The Council, meanwhile, maintains that it had attempted to avoid putting down tarmac in what is “a sensitive area”.
The new school in Alcudia
Education minister Marti March, President Armengol, mayor Barbara Rebassa and a host of others went along on Monday to see how the building of the new primary school is going on. Located between Avenues Suecia and Noruega (Sweden and Norway), the minister observed that it will be a Nordic School. Which it won’t be; it was just the minister’s little joke.
If all goes according to plan, the school will take in its first pupils in January next year. There is to be capacity for 450, the initial intake coming from other primary schools in Alcudia.
It is said that the school has been built in the quickest time possible, this being thanks to Alcudia town hall having loaned the government 4.3 million euros in order to build it. This loan comes from the town hall’s whopping great surplus, which it can’t actually spend but can make available in the form of loans. The government will be making annual repayments to the town hall
Republican mass grave in Cala Sant Vicenç?
Three years ago, Pollensa town hall notified the Council of Majorca’s heritage department that there were reasons to believe that there was a mass grave in the garden of a property in Cala Sant Vicenç.

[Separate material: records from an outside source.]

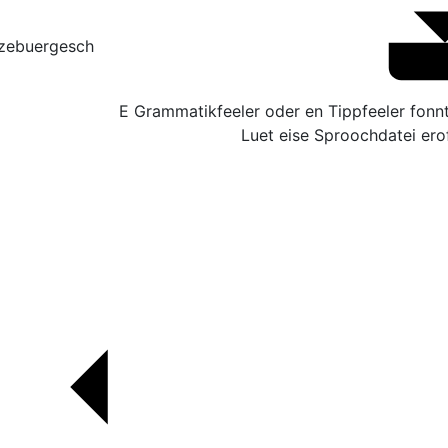
zebuergesch
E Grammatikfeeler oder en Tippfeeler fonn
Luet eise Sproochdatei erof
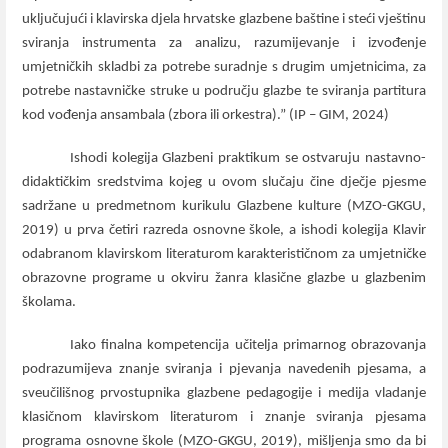
uključujući i klavirska djela hrvatske glazbene baštine i steći vještinu
sviranja instrumenta za analizu, razumijevanje i izvođenje
umjetničkih skladbi za potrebe suradnje s drugim umjetnicima, za
potrebe nastavničke struke u području glazbe te sviranja partitura
kod vođenja ansambala (zbora ili orkestra).” (IP – GIM, 2024)
Ishodi kolegija Glazbeni praktikum se ostvaruju nastavno-
didaktičkim sredstvima kojeg u ovom slučaju čine dječje pjesme
sadržane u predmetnom kurikulu Glazbene kulture (MZO-GKGU,
2019) u prva četiri razreda osnovne škole, a ishodi kolegija Klavir
odabranom klavirskom literaturom karakterističnom za umjetničke
obrazovne programe u okviru žanra klasične glazbe u glazbenim
školama.
Iako finalna kompetencija učitelja primarnog obrazovanja
podrazumijeva znanje sviranja i pjevanja navedenih pjesama, a
sveučilišnog prvostupnika glazbene pedagogije i medija vladanje
klasičnom klavirskom literaturom i znanje sviranja pjesama
programa osnovne škole (MZO-GKGU, 2019), mišljenja smo da bi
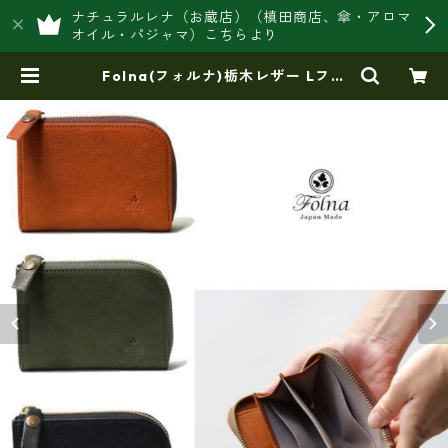
ナチュラルレナ（お蔵店）（槙田商店、傘・アロマ
オイル・パジャマ）こちらより
Folna(フォルナ)栃木レザー Lファ
スナー財布 (日本製） fo-2993803
| 豊岡製オリジナルバッグ製造販売
【日本製・バッグ財布 専門店】レ
ナ ジャパンメイド ショップ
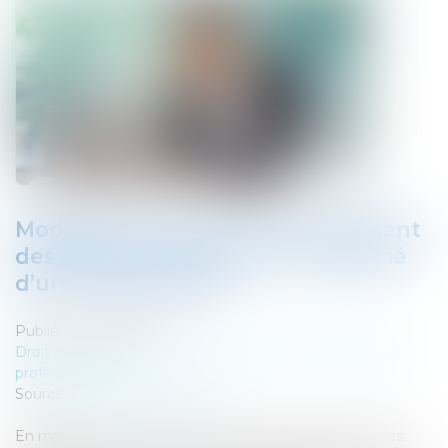
Modalités de poursuite en paiement
des dettes sociales contre l’associé
d’une société civile
Publié le :
06/07/2022
Droit des sociétés
/
Droit des sociétés commerciales et
professionnelles
Source :
www.actu-juridique.fr
En matière de paiement des dettes sociales, les articles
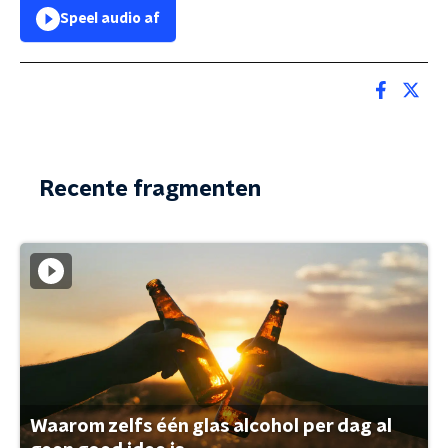
Speel audio af
Recente fragmenten
Waarom zelfs één glas alcohol per dag al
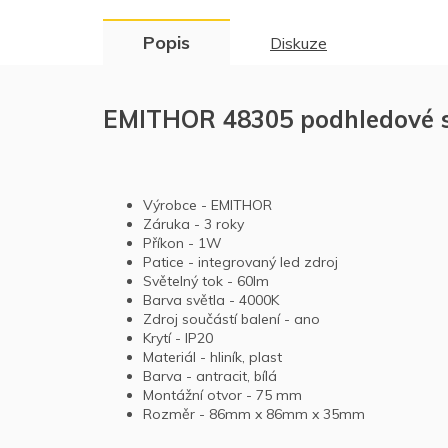
Popis
Diskuze
EMITHOR 48305 podhledové s
Výrobce - EMITHOR
Záruka - 3 roky
Příkon - 1W
Patice - integrovaný led zdroj
Světelný tok - 60lm
Barva světla - 4000K
Zdroj součástí balení - ano
Krytí - IP20
Materiál - hliník, plast
Barva - antracit, bílá
Montážní otvor - 75 mm
Rozměr -
86mm x 86mm x 35mm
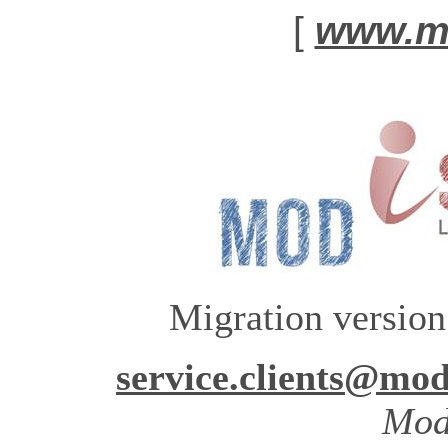
[
www.mo
Migration versio
service.clients@mod
Mod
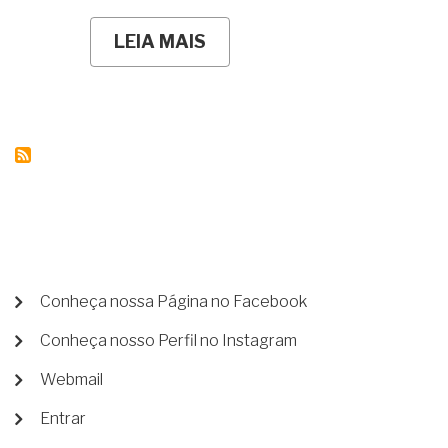
LEIA MAIS
SOBRE
VIVO
EM
UNIÃO
ESTÁVEL.
QUAIS
SÃO
MEUS
DIREITOS
NO
CASO
DE
FALECIMENTO
DO(A)
COMPANHEIRO(A)?
MENU
Conheça nossa Página no Facebook
DE
Conheça nosso Perfil no Instagram
CONTA
DE
Webmail
USUÁRIO
Entrar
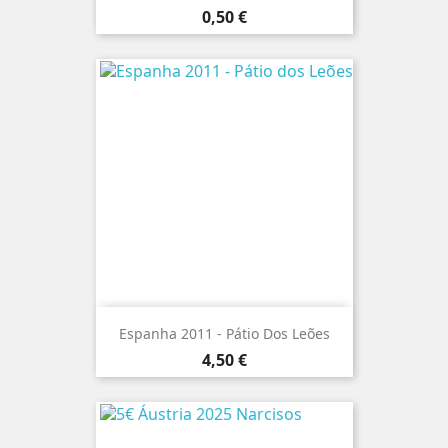
Preço
0,50 €
Espanha 2011 - Pátio Dos Leões
Preço
4,50 €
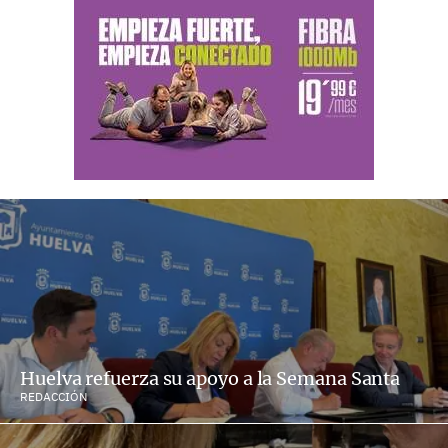
Huelva refuerza su apoyo a la Semana Santa
REDACCIÓN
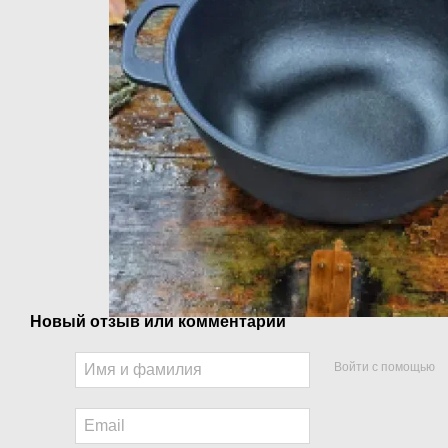
Новый отзыв или комментарий
Войти с помощью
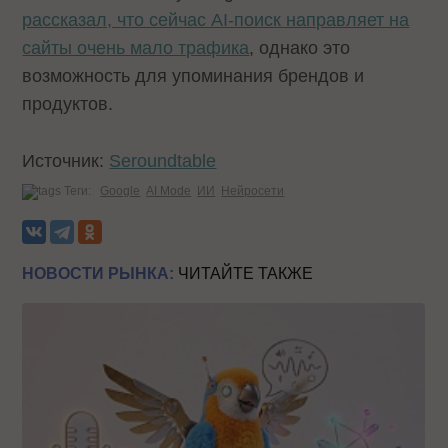
рассказал, что сейчас AI-поиск направляет на
сайты очень мало трафика
, однако это
возможность для упоминания брендов и
продуктов.
Источник:
Seroundtable
Теги:
Google
AI Mode
ИИ
Нейросети
НОВОСТИ РЫНКА:
ЧИТАЙТЕ ТАКЖЕ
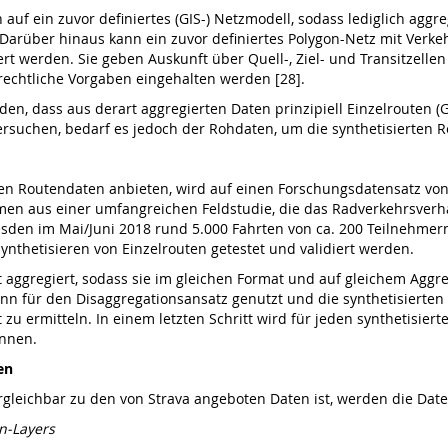
en auf ein zuvor definiertes (GIS-) Netzmodell, sodass lediglich a
Darüber hinaus kann ein zuvor definiertes Polygon-Netz mit Verkeh
rt werden. Sie geben Auskunft über Quell-, Ziel- und Transitzellen
echtliche Vorgaben ein­gehalten werden [28].
rden, dass aus derart aggregierten Daten prinzipiell Einzelrouten 
tersuchen, bedarf es jedoch der Rohdaten, um die synthetisierten 
rten Routendaten anbieten, wird auf einen Forschungsdatensatz v
men aus einer umfangreichen Feldstudie, die das Radverkehrs­verh
en im Mai/Juni 2018 rund 5.000 Fahrten von ca. 200 Teilnehmern
nthetisieren von Einzelrouten getestet und validiert werden.
 aggregiert, sodass sie im gleichen Format und auf gleichem Aggre
n für den Disaggregationsansatz genutzt und die synthetisierten
zu ermitteln. In einem letzten Schritt wird für jeden synthetisie
nnen.
en
gleichbar zu den von Strava angeboten Daten ist, werden die Daten
n-Layers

The Commission for Studies of the Truth, which is a Pollensa body that was set up to consider Civil War and Franco regime crimes, has now called on the government’s director-general for democratic memory to hold an investigation “with the utmost urgency”. If there are indeed human remains, these need to be assessed in order to determine their origin, the possibility being that the site would be protected.
The property is close to the so-called Cami dels Presos, a road built by Republican prisoners who were held in labour camps in Majorca between 1940 and 1942. The commission is particularly angered by what it considers to have been the Council of Majorca’s inaction. In May 2017, a building worker said that he had been employed at a villa in Cala Sant Vicenç some years before and that this work had revealed human remains and clothing. He had remained silent for years out of “fear”. When the then mayor, Miquel Àngel March, became aware of the story, he notified the Council’s heritage department.
The town hall has since gathered statements which corroborate what the building worker had to say. But the Council of Majorca has still not surveyed the area.